Sadam Hussain springs to mind. Once his boot was taken off of the Iraqi people they promptly started sticking the boot into one another.

Wassisface who ruled Yugoslavia would be another example. They freed the Serbs and Bosnians from his iron fist and, like the Iraqi's, the Bosnians and Serbs promptly launched virtual genocides against one and other.

I'm not 100% on this one.

It does seem that only a murderous physcopath of a leader can keep the lid on the worst excesses of a murderously inclined population of physcopaths though.
 
I think one needs a sizeable ego in order to want to run a country. That doesn't necessarily make one a monster, though.

I tend to agree that, at certain points in their histories, certain cultures/societies may need autocratic/dictatorial rule in order to avoid the kind of mayhem that results in widespread violence.

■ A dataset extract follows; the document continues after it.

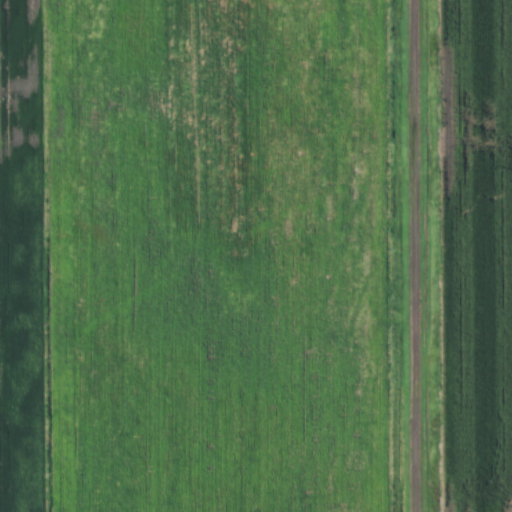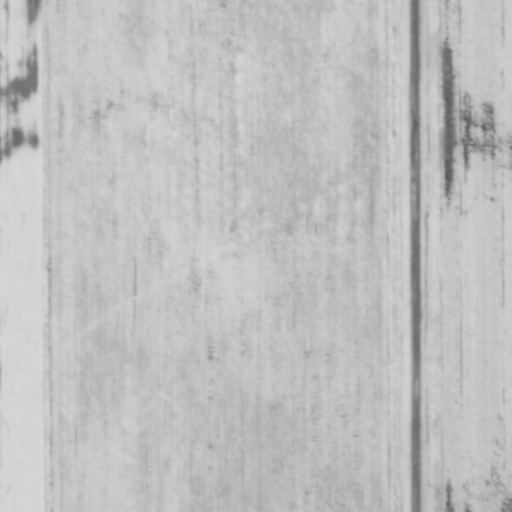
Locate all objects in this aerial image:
road: (413, 256)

I don't necessarily agree that that requires a "monster" though - I guess it depends on how one defines "monster." I'm trying to think of dictators who weren't psychopaths. (Such can be found historically, among certain very strong monarchs, but I'm discounting them because it's one thing to be born into a position and hold onto it; IMO, it takes a different kind of personality to fight itself up to take power and then hold onto it.)

Fidel Castro? Franco? Chiang Kai-Shek? Deng Xiaoping? Ruthless in their own right, but not psychopaths?